For Pride Month, FN is spotlighting LGBTQIA+ executives, entrepreneurs and designers as part of its ongoing commitment to champion diversity across all areas of the footwear business.
While the celebration of Pride Month every year is a joyous occasion, this year’s festivities feel bigger, more impactful and meaningful.
“It feels more celebratory than ever,” Mich Miller, a Los Angeles-based painter, printmaker and muralist tells FN. “I think that there’s a lot of threading through time that’s happening — an example of that being COVID-19 was very much a mirror of AIDS, and for a lot of young people they really don’t have a way to connect or relate to how that was. Millions of people passed away — mostly queer people and [now] coming out of a really hard time and having experienced a large loss as a nation, I think that resilience and the celebration in that and coming back together after isolation heightens Pride for me and for us.”
Fellow artist and also dancer and fashion enthusiast Tyris Winter echoed similar sentiments, expressing: “Pride Month is definitely a celebration of where we’ve come from and where we’re going to go… especially coming out of the pandemic.”
Both Miller and Winter starred in Vans 2021 pride campaign, which spotlights creatives in the LGBTQIA+ community, who use their art to embrace their most authentic selves — whether that be ethnicity, gender identity or sexual orientation.
As for Winter, this ability to be comfortable in his own skin — let alone express himself publicly through art was born out of adversity, something he says is true for most queer artists.
“A lot of people choose art as a result of going through something very tragic. I think it’s a direct correlation that a lot of artists happen to be queer because to be queer is to go through this inner turmoil of if the world will accept me, so a lot of my art focuses on finding the self acceptance that I can hold within myself and finding within the world and in my community. How I intertwine that in my art is just to really express what I never could… what I want to be and what I wanted to be,” Winter said.
Winter’s expression is realized through poetry and his sense of style. “I pay homage to the Black beauty of the ’70s and the disco era… and I didn’t have the opportunity to do that growing up. So, for me, fashion is an art form in itself where I use my body as the muse.”
While Winter uses fashion in the form of sparkly jumpsuits and platform boots, Miller expresses themselves through abstract art and also pays homage to the queer pioneers who have paved the way. “I started making art in high school as a way to connect with other people and ultimately just stuck with it because it was a way of, you know, really having control of my own time to be expressive and creative and as a way to make a living and be sustainable,” they said.
“I’m always using a lot of color and [I] stay really playful and present. But I also look a lot to queer histories for inspiration. For example, my most recent body of work is related to disco and really inspired by the disco movement, which is, of course, really related to a queer history in the history of HIV and a lot of like resilience.

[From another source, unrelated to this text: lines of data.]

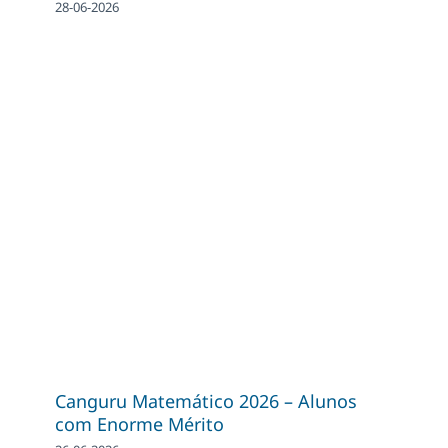
28-06-2026
Canguru Matemático 2026 – Alunos
com Enorme Mérito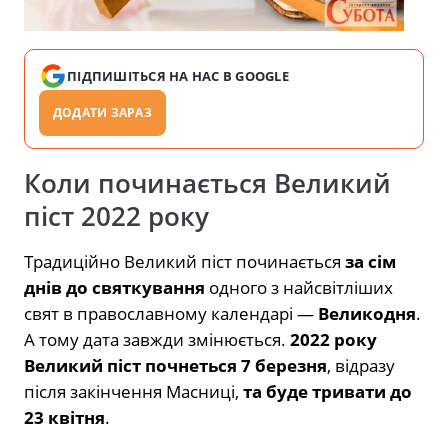
ПІДПИШІТЬСЯ НА НАС В GOOGLE
ДОДАТИ ЗАРАЗ
Коли починається Великий
піст 2022 року
Традиційно Великий піст починається
за сім
днів до святкування
одного з найсвітліших
свят в православному календарі —
Великодня
.
А тому дата завжди змінюється.
2022 року
Великий піст почнеться 7 березня
, відразу
після закінчення Масниці,
та буде тривати до
23 квітня
.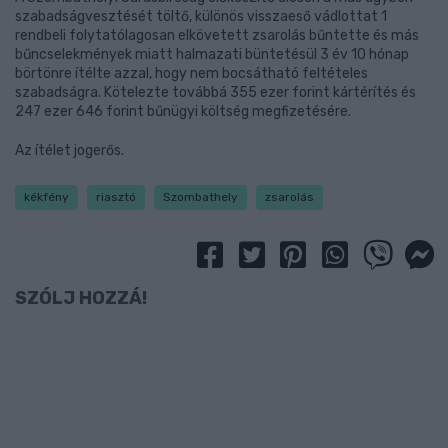
szabadságvesztését töltő, különös visszaeső vádlottat 1
rendbeli folytatólagosan elkövetett zsarolás bűntette és más
bűncselekmények miatt halmazati büntetésül 3 év 10 hónap
börtönre ítélte azzal, hogy nem bocsátható feltételes
szabadságra. Kötelezte továbbá 355 ezer forint kártérítés és
247 ezer 646 forint bűnügyi költség megfizetésére.
Az ítélet jogerős.
kékfény
riasztó
Szombathely
zsarolás
SZÓLJ HOZZÁ!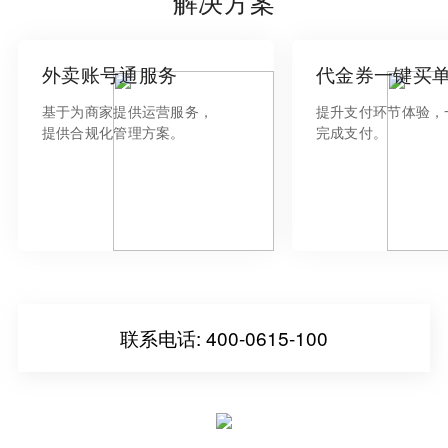
解决方案
外卖账号通服务
代金券一键买
基于为商家提供运营服务，
提升支付环节体验，
提供合规化管理方案。
完成支付。
联系电话:
400-0615-100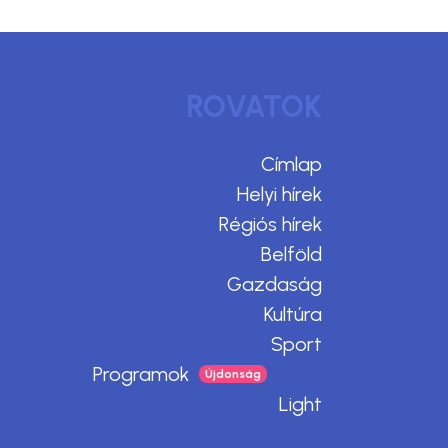
ROVATOK
Címlap
Helyi hírek
Régiós hírek
Belföld
Gazdaság
Kultúra
Sport
Programok
Light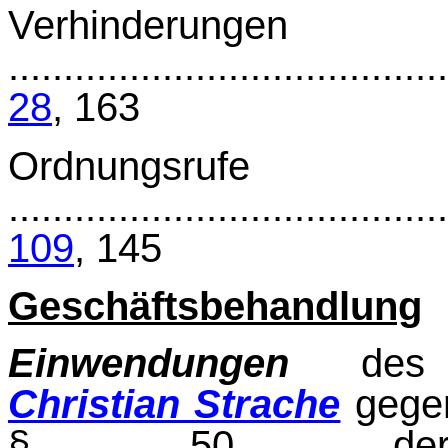
Verhinderungen
.......................................
28
, 163
Ordnungsrufe
.......................................
109
, 145
Geschäftsbehandlung
Einwendungen
des 
Christian Strache
gegen
§ 50 der Ge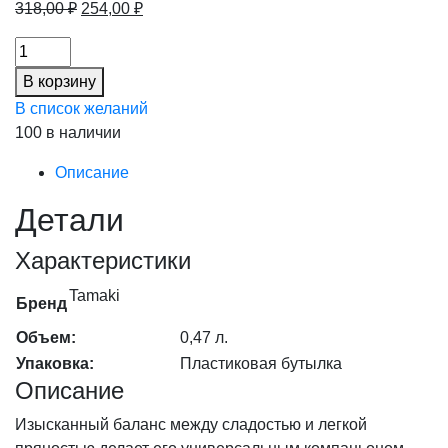
Первоначальная
Текущая
318,00
₽
254,00
₽
цена
цена:
Соус
составляла
254,00 ₽.
Поке
318,00 ₽.
В корзину
№24
В список желаний
Tamaki
100 в наличии
0,47л
6шт/
Описание
кор
Детали
(20%),
шт
Характеристики
количество
Tamaki
Бренд
Объем:
0,47 л.
Упаковка:
Пластиковая бутылка
Описание
Изысканный баланс между сладостью и легкой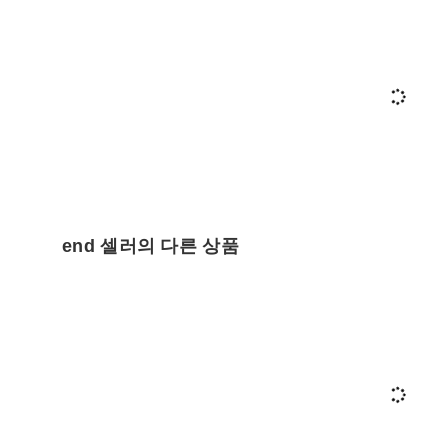
end 셀러의 다른 상품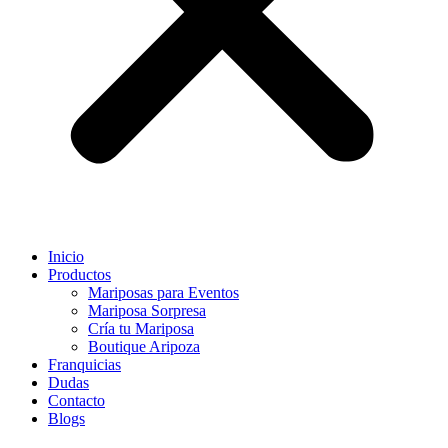
Inicio
Productos
Mariposas para Eventos
Mariposa Sorpresa
Cría tu Mariposa
Boutique Aripoza
Franquicias
Dudas
Contacto
Blogs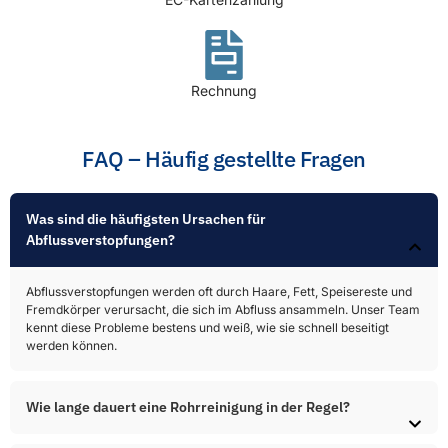
Rechnung
FAQ – Häufig gestellte Fragen
Was sind die häufigsten Ursachen für
Abflussverstopfungen?​
Abflussverstopfungen werden oft durch Haare, Fett, Speisereste und
Fremdkörper verursacht, die sich im Abfluss ansammeln. Unser Team
kennt diese Probleme bestens und weiß, wie sie schnell beseitigt
werden können.
Wie lange dauert eine Rohrreinigung in der Regel?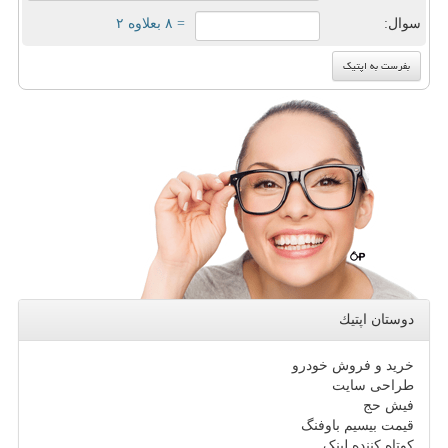
سوال:
= ۸ بعلاوه ۲
دوستان اپتیك
خرید و فروش خودرو
طراحی سایت
فیش حج
قیمت بیسیم باوفنگ
کوتاه کننده لینک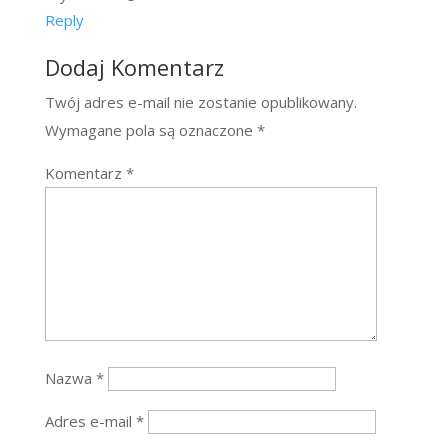
Reply
Dodaj Komentarz
Twój adres e-mail nie zostanie opublikowany.
Wymagane pola są oznaczone
*
Komentarz
*
Nazwa
*
Adres e-mail
*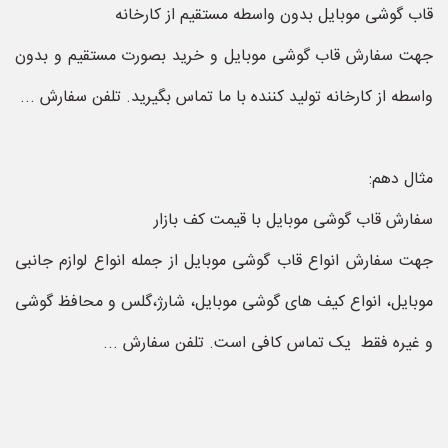
قاب گوشی موبایل بدون واسطه مستقیم از کارخانه
جهت سفارش قاب گوشی موبایل و خرید بصورت مستقیم و بدون
واسطه از کارخانه تولید کننده با ما تماس بگیرید. تلفن سفارش ...
مثال دهم:
سفارش قاب گوشی موبایل با قیمت کف بازار
جهت سفارش انواع قاب گوشی موبایل از جمله انواع لوازم جانبی
موبایل، انواع کیف های گوشی موبایل، شارژ،گلس و محافظ گوشی
و غیره فقط یک تماس کافی است. تلفن سفارش ...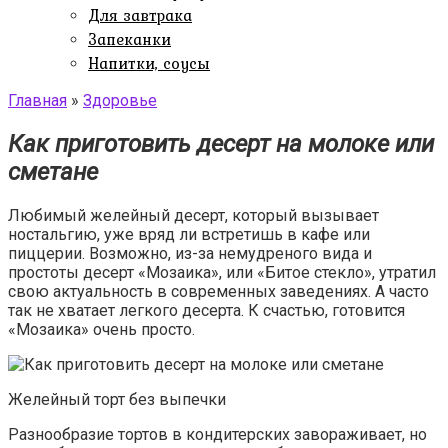
Для завтрака
Запеканки
Напитки, соусы
Главная
»
Здоровье
Как приготовить десерт на молоке или
сметане
Любимый желейный десерт, который вызывает
ностальгию, уже вряд ли встретишь в кафе или
пиццерии. Возможно, из-за немудреного вида и
простоты десерт «Мозаика», или «Битое стекло», утратил
свою актуальность в современных заведениях. А часто
так не хватает легкого десерта. К счастью, готовится
«Мозаика» очень просто.
Желейный торт без выпечки
Разнообразие тортов в кондитерских завораживает, но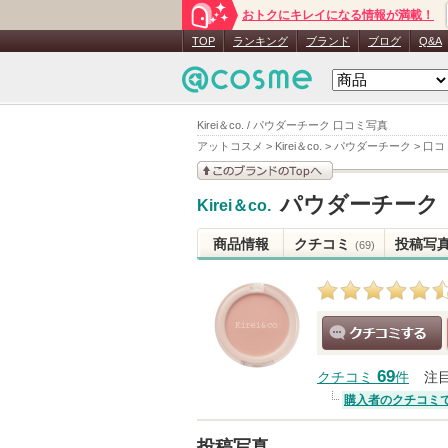
おトクにキレイになる情報が満載！
TOP
ランキング
ブランド
ブログ
Q&A
Kirei＆co. / パウダーチーク 口コミ写真
アットコスメ
>
Kirei＆co.
>
パウダーチーク
>
口コ
このブランドの情報を
パウダーチーク
Kirei＆co.
見る
商品情報
クチコミ
投稿写
(69)
クチコミする
69
クチコミ
件
注
購入者のクチコミ
投稿写真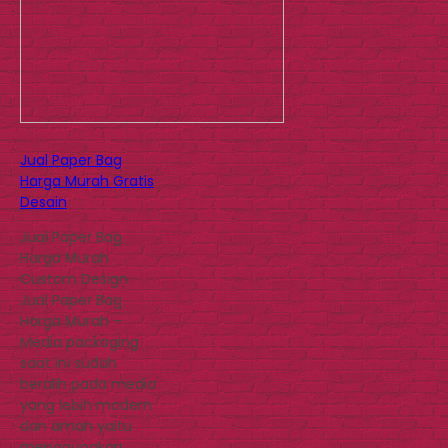
Jual Paper Bag
Harga Murah Gratis
Desain
Jual Paper Bag
Harga Murah
Custom Design
Jual Paper Bag
Harga Murah –
Media packaging
saat ini sudah
beralih pada media
yang lebih modern
dan aman yaitu
menggunakan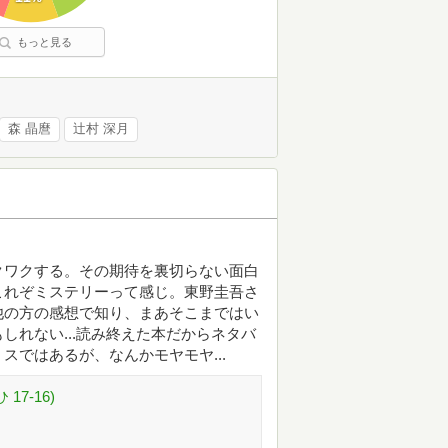
もっと見る
森 晶麿
辻村 深月
クワクする。その期待を裏切らない面白
これぞミステリーって感じ。東野圭吾さ
他の方の感想で知り、まあそこまではい
しれない...読み終えた本だからネタバ
ではあるが、なんかモヤモヤ...
7-16)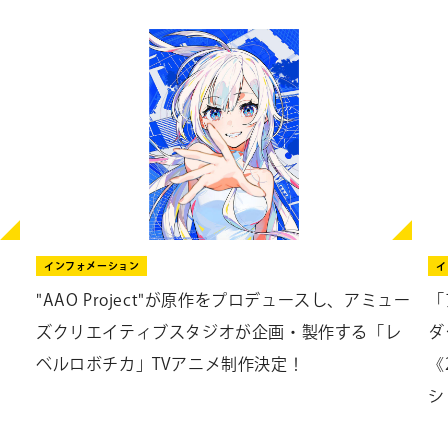
インフォメーション
イ
"AAO Project"が原作をプロデュースし、アミュー
「
ズクリエイティブスタジオが企画・製作する「レ
ダ
ベルロボチカ」TVアニメ制作決定！
《
シ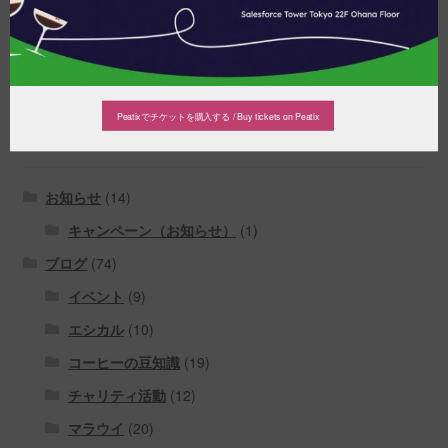
Cafe : Hare to Ke
喫茶ブログ ハレとケ
Peatixでチケットを購入する / Buy tickets on Peatix
カテゴリ
お知らせ
(14)
キャンペーン（お知らせ）
(1)
ブログ
(74)
イベント
(9)
エシカル
(10)
コーヒーの豆知識
(19)
チャリティ活動
(12)
マラウイ
(20)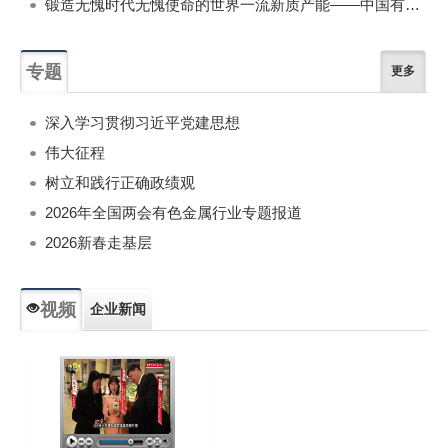
锻造无愧时代无愧使命的世界一流新质产能——中国有色金属工业的战略应对与破局之道（二）
专题
更多
深入学习贯彻习近平党建思想
伟大征程
树立和践行正确政绩观
2026年全国两会有色金属行业专题报道
2026新春走基层
视频
企业新闻
专题新闻
人物专访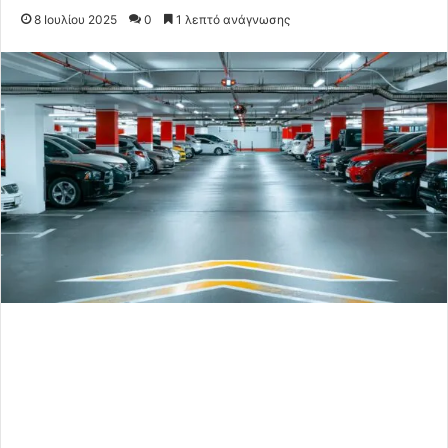
8 Ιουλίου 2025
0
1 λεπτό ανάγνωσης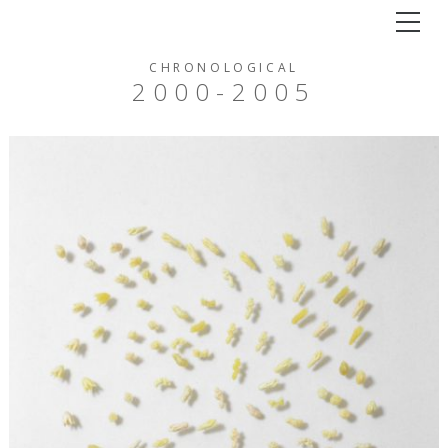
Tog
CHRONOLOGICAL
2000-2005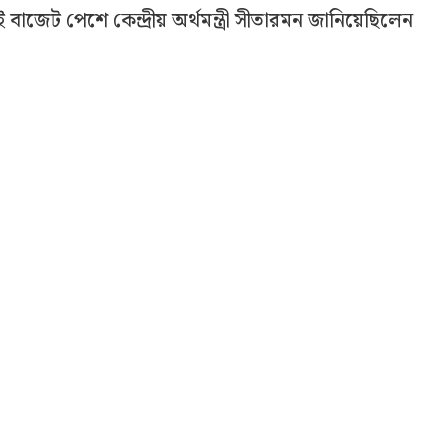
াজেট পেশে কেন্দ্রীয় অর্থমন্ত্রী সীতারমন জানিয়েছিলেন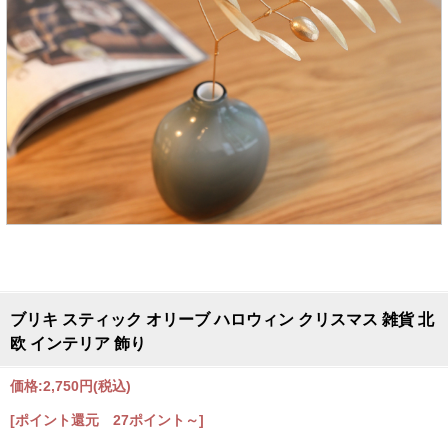
ブリキ スティック オリーブ ハロウィン クリスマス 雑貨 北
欧 インテリア 飾り
価格:
2,750円
(税込)
[ポイント還元 27ポイント～]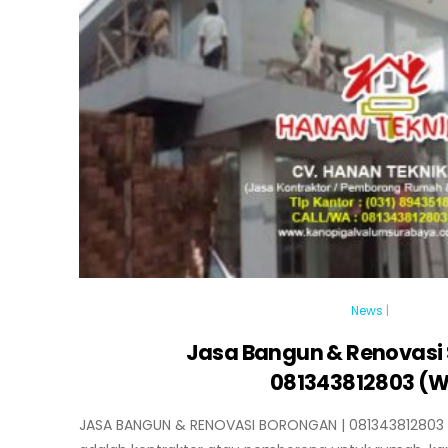
News
|
Jasa Bangun & Renovasi 
081343812803 (
JASA BANGUN & RENOVASI BORONGAN | 081343812803 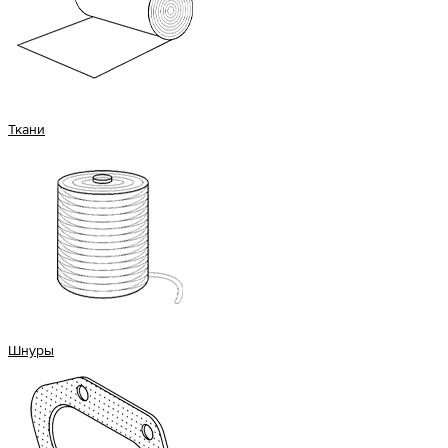
Ткани
Шнуры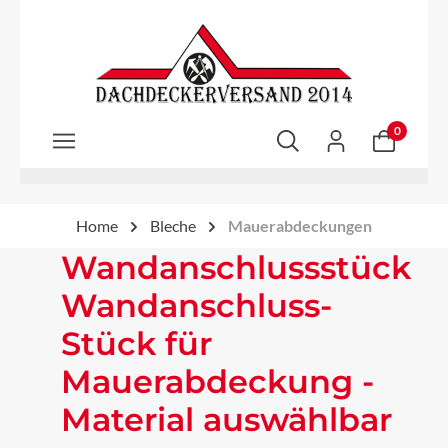
Zum Hauptinhalt springen
0
Home
Bleche
Mauerabdeckungen
Wandanschlussstück
Wandanschluss-
Stück für
Mauerabdeckung -
Material auswählbar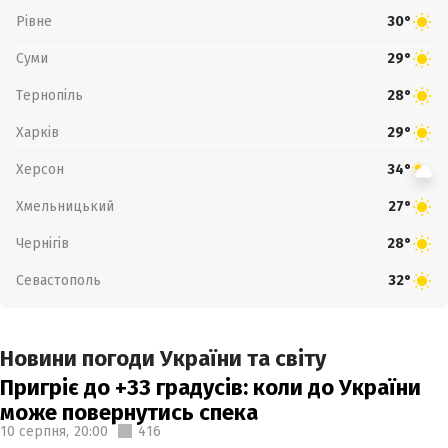
Рівне
30°
Суми
29°
Тернопіль
28°
Харків
29°
Херсон
34°
Хмельницький
27°
Чернігів
28°
Севастополь
32°
Новини погоди України та світу
Пригріє до +33 градусів: коли до України
може повернутись спека
10 серпня,
20:00
416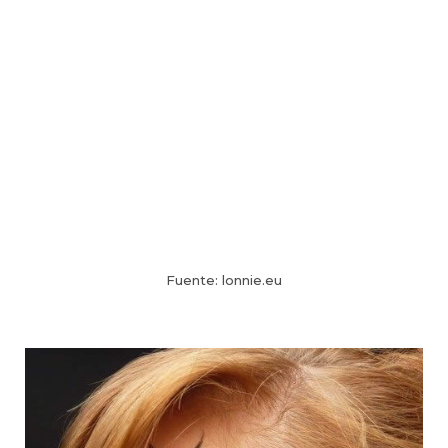
Fuente: lonnie.eu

So, I think it is kind of like visually through color, but also inspiration through queer history,” Miller added.
Winter explains that in addition to his own evolution, he’s happy to see society’s progressing. Speaking of Lil Nas X’s 2021 BET performance in particular, he said: “[It] was so iconic and so legendary… to see us slowly becoming just able to live our lives the way we’ve been doing for like centuries is really amazing and impactful.”
However, Winter asserts there’s so much more progress to be made. “I feel there’s so far to go in regards to making queer bodies just an everyday thing. I want [society] to get to a point where me walking out in a glittering dress isn’t a spectacle. I just want it to be a normal thing.”
As he reflects on his own personal growth, Winter shared: “I would tell my [younger] sell to not be fearful. To never minimize yourself or your voice. I would definitely say to my younger self to just live every moment to the fullest because life is so short to be worried about what anybody else thinks.”
Miller is also making their younger self proud and pouring into LGBTQIA+ youth with opportunities they wish they had growing up. In 2018, Miller co-founded The Print Shop LA — a collaborative printmaking studio in Los Angeles, which offers internship opportunities, collaborative studio access and artists-in-residence programs.
“I always wanted for myself as a queer person or a younger queer person who didn’t quite fit into certain boxes that made it harder to get certain jobs. I just saw that printmaking was such an easy access for a lot of artists who are just coming up to make their own shops or maybe just like are getting started. So that felt really crucial to share with the queer community, but also just with the artists in general,” Miller shared.